— Да, черт бы их побрал, это верно. Придется неделю-другую дома отсиживаться. А как же с Пуховым? Не выпустят его.
— Полицию сильно вздули. Будут мстить…
— Ладно, пойдем ужинать. Но, хозяйке — ни-ни! Понял? Она, хоть и сочувствует, но может проболтаться.
— Ладно! — сказал Степан и вслед за товарищем пошел в столовую.
За ужином пришлось изворачиваться. Хозяйка сразу же спросила про Пухова.
— Ушел к знакомой барышне, — небрежно ответил Креслин, — велел передать, что обедать и ужинать не будет.
— Жалко. У меня пирог на сладкое, — с некоторым раздумьем сказала хозяйка, присматриваясь к Креслину. — А что же это с вами-то приключилось, голубчик Артем Сергеич?
— Извозчик нечаянно толкнул.
— Да ведь в самый глаз! Как же это?
— Шнурок на штиблетах развязался. Я нагнулся, чтобы завязать, а он как дернет вожжи, да меня локтем…
— Я вам примочку сделаю. Ох, уж эти извозчики! Лучше пешком ходить, — вздохнула хозяйка и пошла из комнаты, косясь и, видно, не веря.
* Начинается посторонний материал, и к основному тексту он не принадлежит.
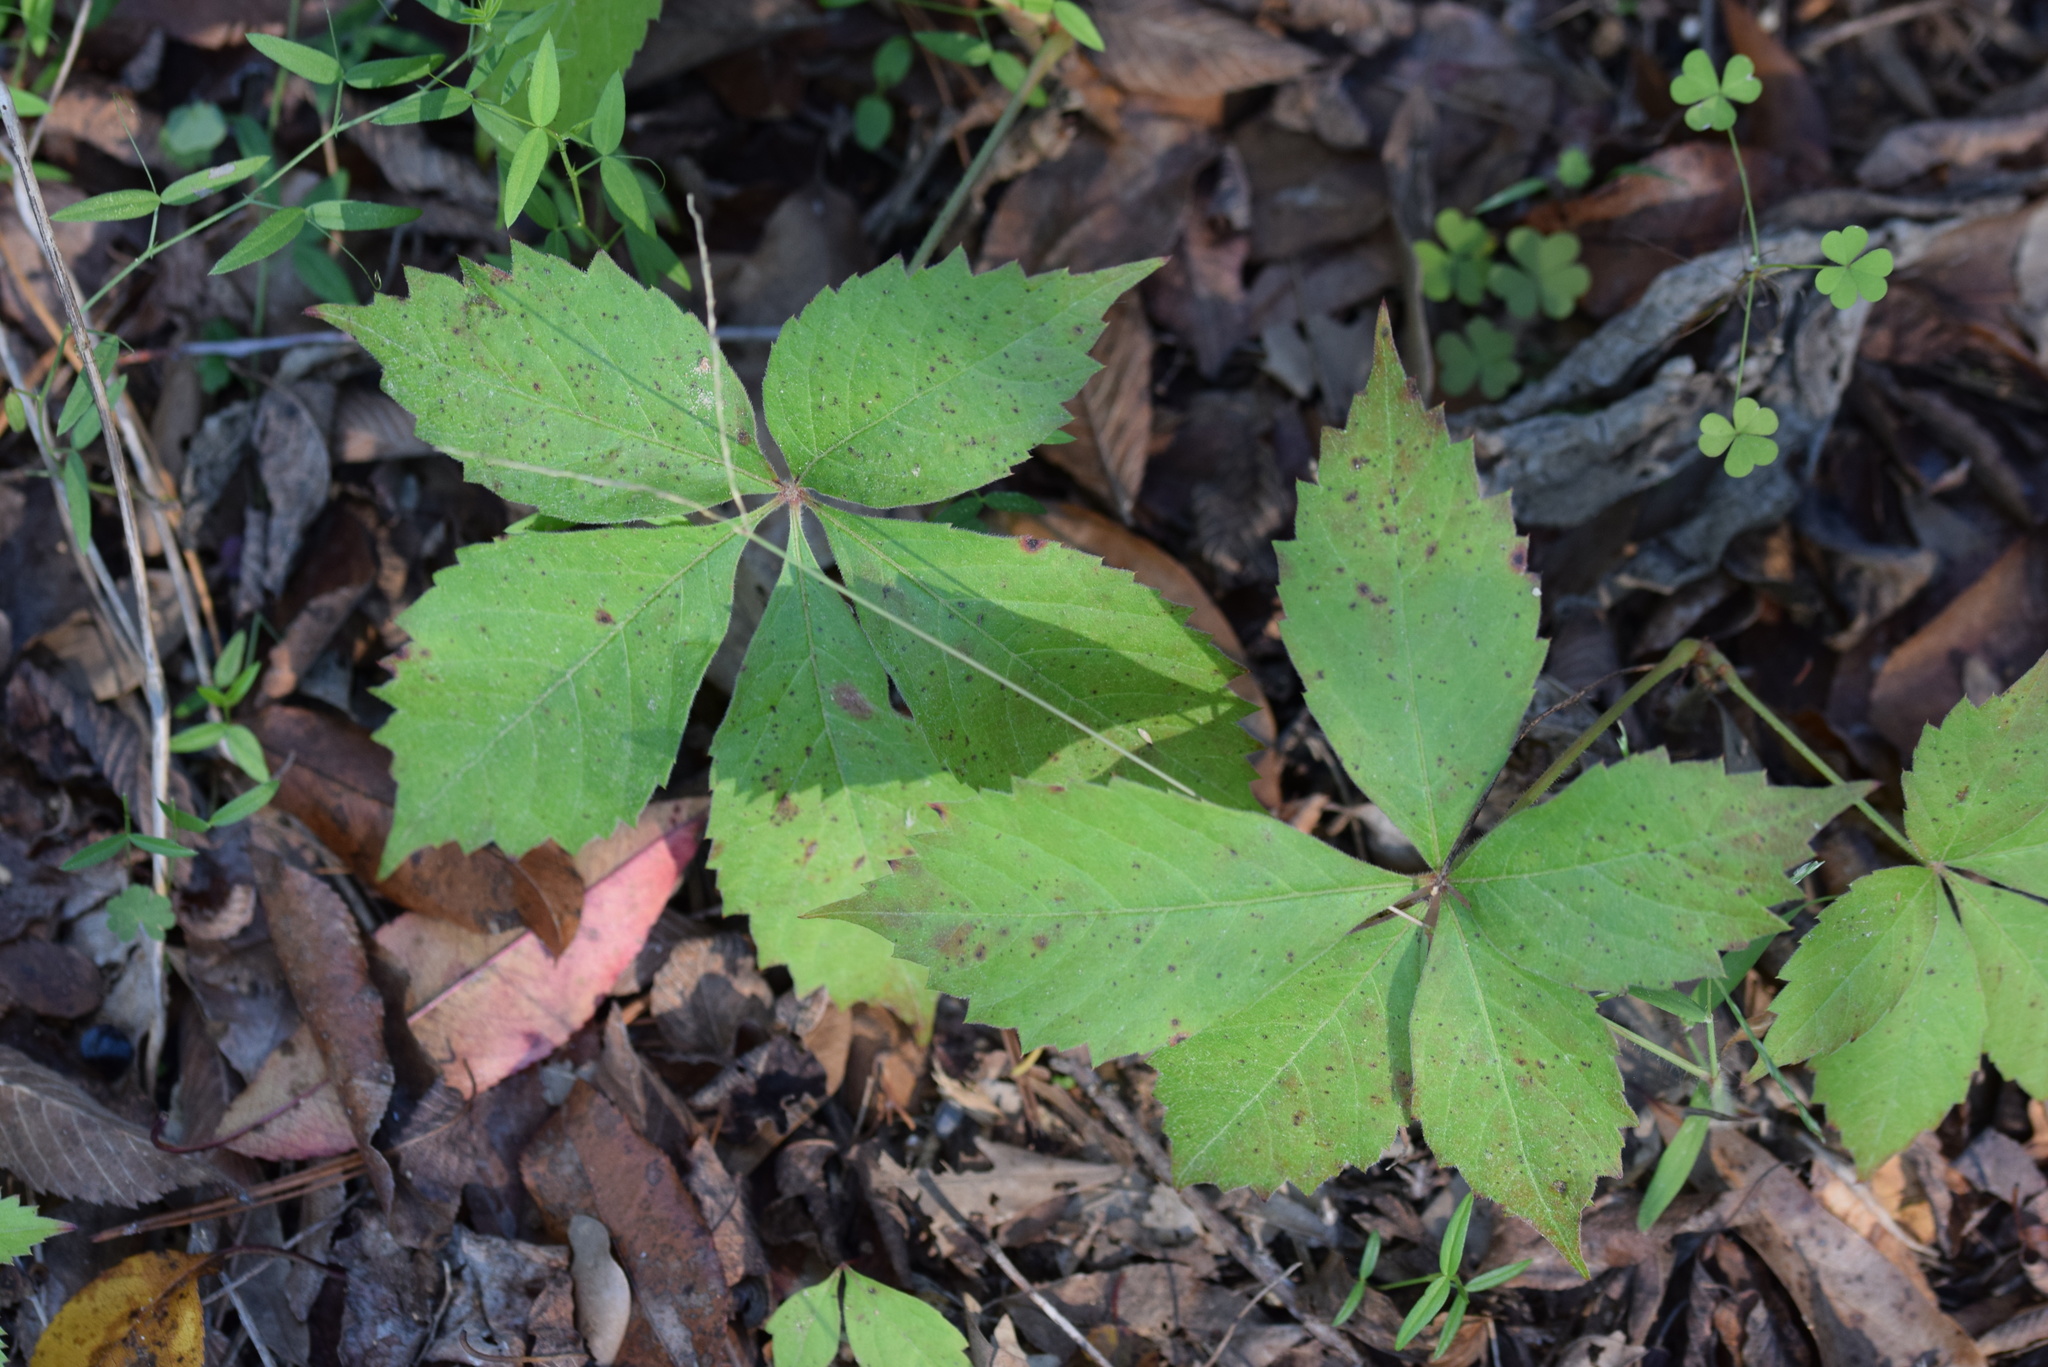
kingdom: Plantae
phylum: Tracheophyta
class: Magnoliopsida
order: Vitales
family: Vitaceae
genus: Parthenocissus
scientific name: Parthenocissus quinquefolia
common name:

— Как же с Пуховым-то? — сказал Креслин. — Если завтра не выпустят, придется открыться хозяйке.
Он положил на тарелку кусок сладкого пирога, налил из самовара чаю и, помешивая сахар в стакане, спросил:
— Так как смотришь на демонстрацию, Степан?
— Да как тебе сказать, Артем?.. Ходил я с тобой и с Пуховым на собрания: слушал лавристов, бакунистов. Слышал еще в Вятке «бунтарей». Не вижу в них разницы. Все вроде бы против царя, все — за простой народ. Ведь так?
— Пожалуй…
— Может быть, я ошибаюсь, но мне кажется, революционеров надо делить по-другому: на интеллигентов и на рабочих.
— Но ведь рабочие были и среди лавристов?
— И все-таки они не стали интеллигентами, а остались рабочими.
— Положим, так… Но к какой же партии ты отнесешь нас, студентов?